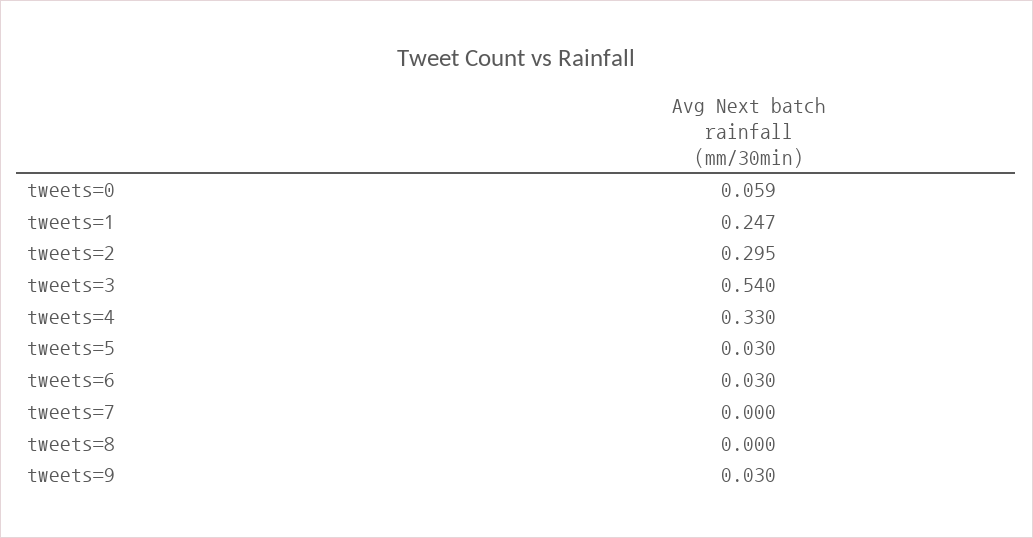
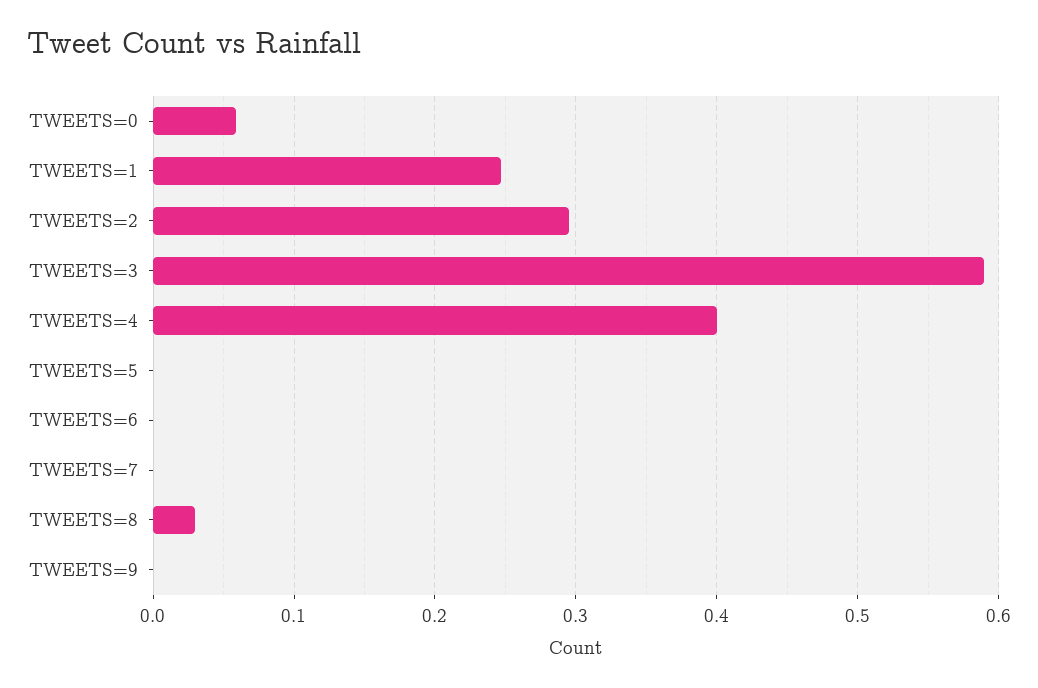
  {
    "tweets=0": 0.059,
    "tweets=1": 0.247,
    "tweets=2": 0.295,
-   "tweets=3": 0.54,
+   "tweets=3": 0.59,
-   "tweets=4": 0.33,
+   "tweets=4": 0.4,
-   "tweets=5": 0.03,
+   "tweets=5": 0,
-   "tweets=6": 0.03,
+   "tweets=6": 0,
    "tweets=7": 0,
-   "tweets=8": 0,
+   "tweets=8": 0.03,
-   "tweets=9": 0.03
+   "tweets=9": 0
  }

> [Task requirements] Leave out the pictures and set down all of the data exactly.

> [Solution to the exercise]
  {
    "tweets=0": 0.059,
    "tweets=1": 0.247,
    "tweets=2": 0.295,
-   "tweets=3": 0.54,
+   "tweets=3": 0.59,
-   "tweets=4": 0.33,
+   "tweets=4": 0.4,
-   "tweets=5": 0.03,
+   "tweets=5": 0,
-   "tweets=6": 0.03,
+   "tweets=6": 0,
    "tweets=7": 0,
-   "tweets=8": 0,
+   "tweets=8": 0.03,
-   "tweets=9": 0.03
+   "tweets=9": 0
  }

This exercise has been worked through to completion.